- About this exercise -
Return every line from the one with "29: (166, 166, 49.34)" through the one with "44: (420, 280, 21.06)", inclusive, exactly as it appears below.

(Data for processing begins)

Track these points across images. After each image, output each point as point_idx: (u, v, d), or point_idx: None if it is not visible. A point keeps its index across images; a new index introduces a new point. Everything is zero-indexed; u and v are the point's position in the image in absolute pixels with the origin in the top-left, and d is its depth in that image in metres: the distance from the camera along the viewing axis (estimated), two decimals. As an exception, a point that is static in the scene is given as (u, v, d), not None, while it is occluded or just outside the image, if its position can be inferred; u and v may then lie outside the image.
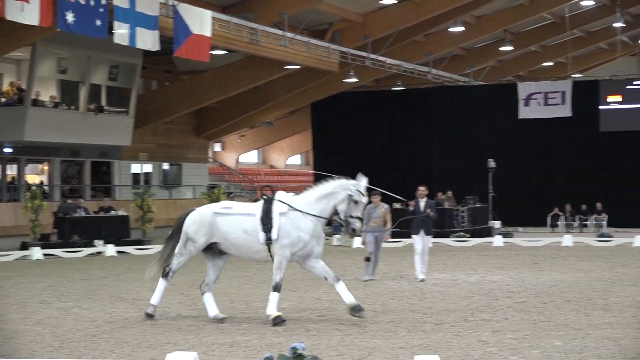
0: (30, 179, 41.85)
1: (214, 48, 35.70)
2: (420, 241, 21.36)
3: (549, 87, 47.69)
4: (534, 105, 47.01)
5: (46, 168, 42.28)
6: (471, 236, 36.26)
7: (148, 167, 48.02)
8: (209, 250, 15.29)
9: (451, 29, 48.70)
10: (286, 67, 43.07)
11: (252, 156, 66.19)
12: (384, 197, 21.60)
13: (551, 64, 64.01)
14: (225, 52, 41.06)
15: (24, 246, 32.42)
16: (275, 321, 14.41)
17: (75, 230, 34.10)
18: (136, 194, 38.85)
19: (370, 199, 20.00)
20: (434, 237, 24.26)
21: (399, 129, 49.79)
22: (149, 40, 30.53)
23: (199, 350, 10.82)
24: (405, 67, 48.73)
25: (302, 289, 19.71)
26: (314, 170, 50.51)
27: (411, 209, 21.74)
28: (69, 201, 37.61)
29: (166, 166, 49.34)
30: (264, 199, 14.95)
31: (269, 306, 14.60)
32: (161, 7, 31.03)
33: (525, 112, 47.11)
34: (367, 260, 21.63)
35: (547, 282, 20.68)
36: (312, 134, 53.47)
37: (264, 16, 37.69)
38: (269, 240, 14.65)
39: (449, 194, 40.70)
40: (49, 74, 39.33)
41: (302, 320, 14.89)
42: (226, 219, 14.98)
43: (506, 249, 32.46)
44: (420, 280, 21.06)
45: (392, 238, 28.01)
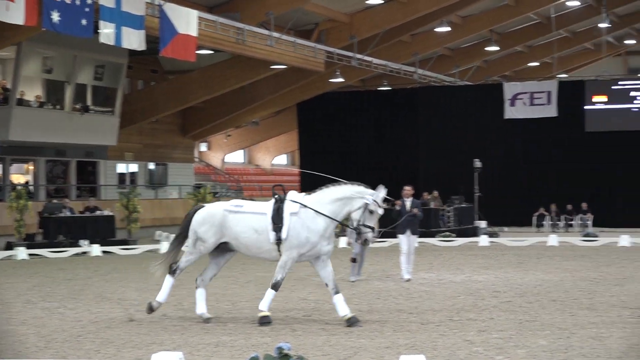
0: (16, 178, 41.68)
1: (200, 48, 35.67)
2: (406, 241, 21.39)
3: (534, 87, 47.78)
4: (519, 105, 47.09)
5: (31, 168, 42.12)
6: (457, 236, 36.31)
7: (134, 167, 47.90)
8: (215, 247, 15.15)
9: (437, 29, 48.72)
10: (272, 67, 43.04)
11: (238, 156, 66.11)
12: None
13: (537, 64, 64.16)
14: (212, 52, 40.99)
15: (9, 246, 32.28)
16: (261, 320, 14.40)
17: (61, 230, 34.01)
18: (122, 193, 38.75)
19: None
20: (420, 237, 24.30)
21: (385, 128, 49.79)
22: (134, 39, 30.45)
23: (184, 351, 10.79)
24: (391, 67, 48.76)
25: (288, 289, 19.67)
26: (300, 169, 50.46)
27: (397, 208, 21.74)
28: (55, 201, 37.52)
29: (152, 166, 49.23)
30: (275, 198, 14.79)
31: (263, 302, 14.56)
32: (147, 7, 30.95)
33: (511, 112, 47.19)
34: (353, 261, 21.61)
35: (532, 281, 20.73)
36: (298, 133, 53.45)
37: (250, 16, 37.64)
38: (279, 240, 14.53)
39: (435, 193, 40.72)
40: (34, 74, 39.20)
41: (288, 320, 14.88)
42: (237, 217, 14.81)
43: (492, 249, 32.52)
44: (406, 280, 21.08)
45: (378, 238, 27.99)
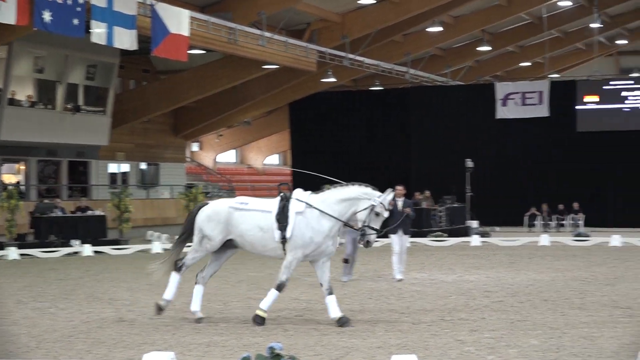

(Data for processing ends)

- Completed exercise -
29: (166, 166, 49.34)
30: (264, 199, 14.95)
31: (269, 306, 14.60)
32: (161, 7, 31.03)
33: (525, 112, 47.11)
34: (367, 260, 21.63)
35: (547, 282, 20.68)
36: (312, 134, 53.47)
37: (264, 16, 37.69)
38: (269, 240, 14.65)
39: (449, 194, 40.70)
40: (49, 74, 39.33)
41: (302, 320, 14.89)
42: (226, 219, 14.98)
43: (506, 249, 32.46)
44: (420, 280, 21.06)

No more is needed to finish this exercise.